_EXERCISE AIM:_ Every line that holds the word "deeper" needs to be copied from the data below.

Stored data:
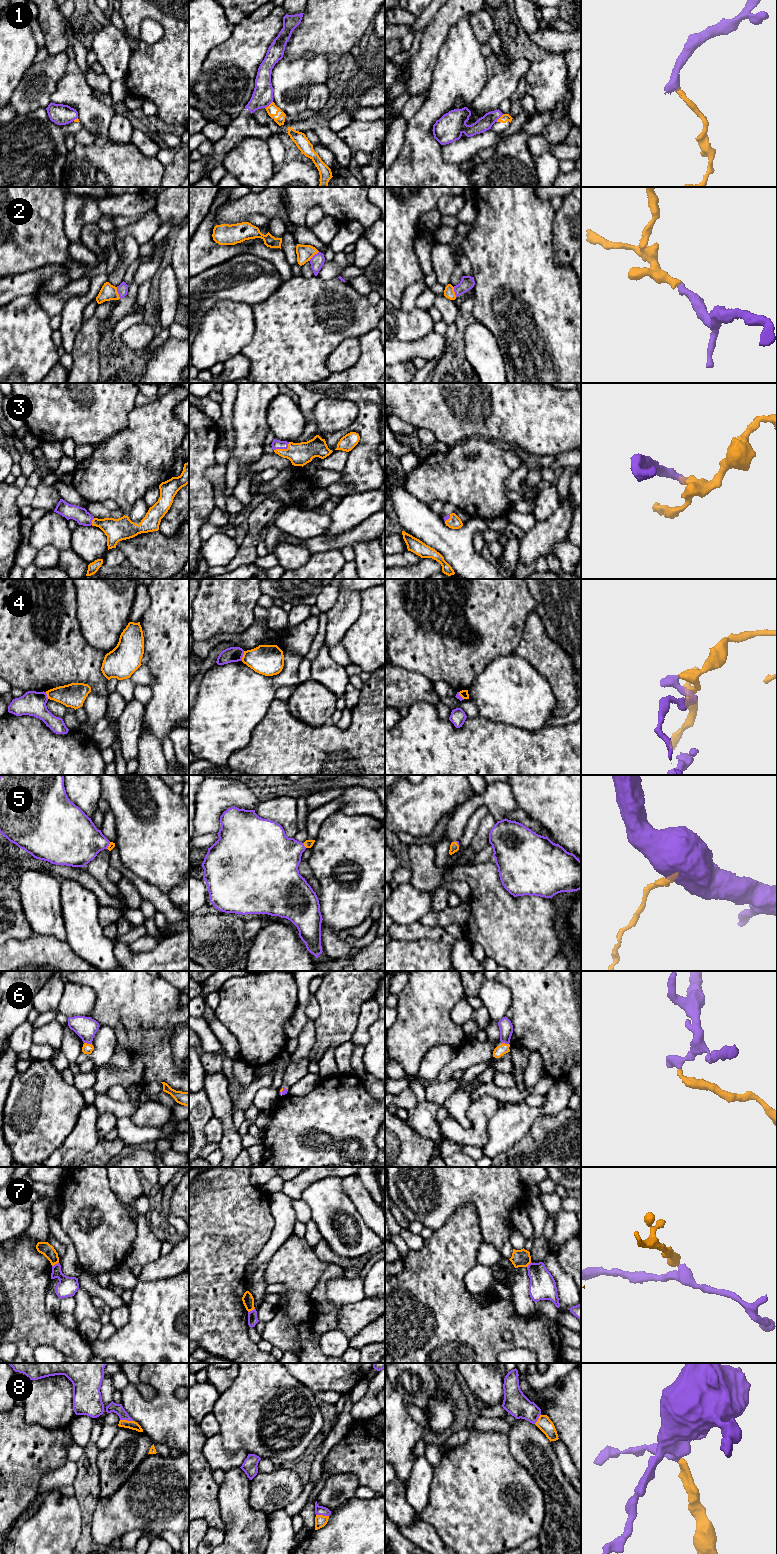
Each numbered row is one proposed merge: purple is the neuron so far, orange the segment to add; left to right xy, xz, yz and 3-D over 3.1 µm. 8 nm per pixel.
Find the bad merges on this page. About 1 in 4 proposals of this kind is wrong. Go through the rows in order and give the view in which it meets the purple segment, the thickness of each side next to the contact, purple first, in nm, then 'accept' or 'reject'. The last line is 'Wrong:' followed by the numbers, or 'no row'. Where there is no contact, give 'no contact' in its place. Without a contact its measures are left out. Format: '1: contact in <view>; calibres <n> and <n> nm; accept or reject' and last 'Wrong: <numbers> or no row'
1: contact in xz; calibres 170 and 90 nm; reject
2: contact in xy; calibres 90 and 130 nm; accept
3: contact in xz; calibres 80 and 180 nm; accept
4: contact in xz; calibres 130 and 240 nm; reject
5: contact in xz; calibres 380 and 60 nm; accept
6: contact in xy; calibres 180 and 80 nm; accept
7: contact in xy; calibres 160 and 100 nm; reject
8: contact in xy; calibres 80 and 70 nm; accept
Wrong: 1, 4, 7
* * *
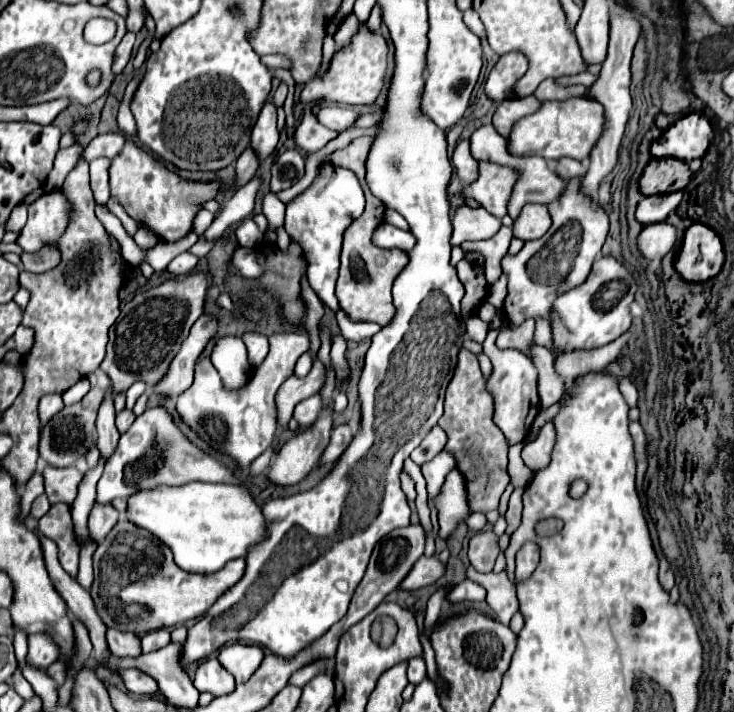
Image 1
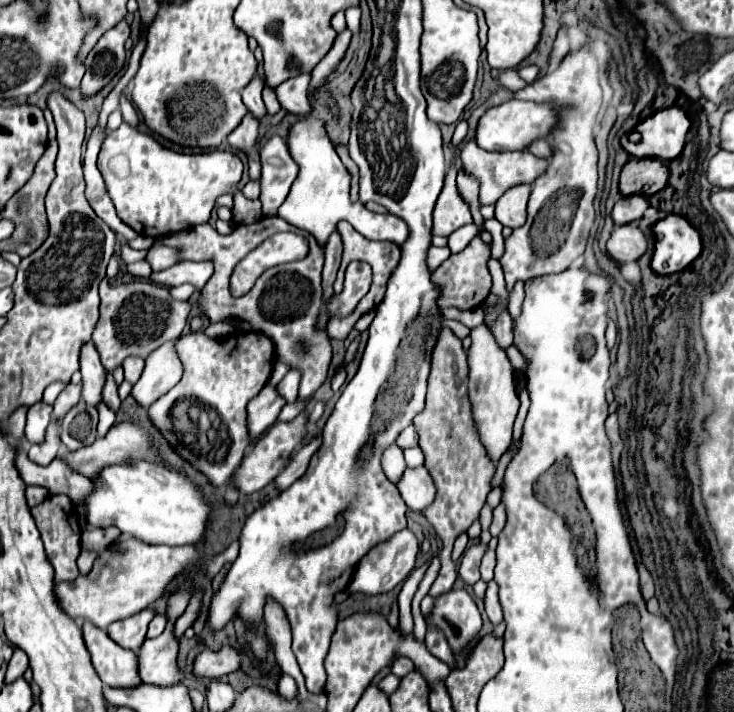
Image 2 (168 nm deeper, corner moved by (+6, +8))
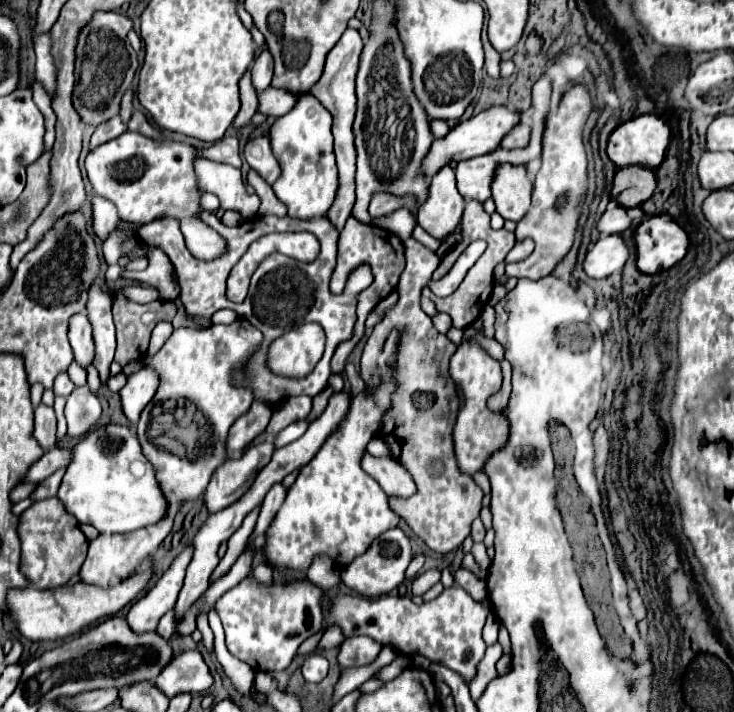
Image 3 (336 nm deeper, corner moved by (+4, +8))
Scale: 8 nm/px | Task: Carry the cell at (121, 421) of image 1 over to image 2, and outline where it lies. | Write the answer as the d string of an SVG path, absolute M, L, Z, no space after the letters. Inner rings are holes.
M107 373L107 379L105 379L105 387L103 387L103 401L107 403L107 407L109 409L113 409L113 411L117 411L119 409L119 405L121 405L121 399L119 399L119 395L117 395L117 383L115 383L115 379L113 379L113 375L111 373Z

_ANSWER BELOW:_
Image 2 (168 nm deeper, corner moved by (+6, +8))
Image 3 (336 nm deeper, corner moved by (+4, +8))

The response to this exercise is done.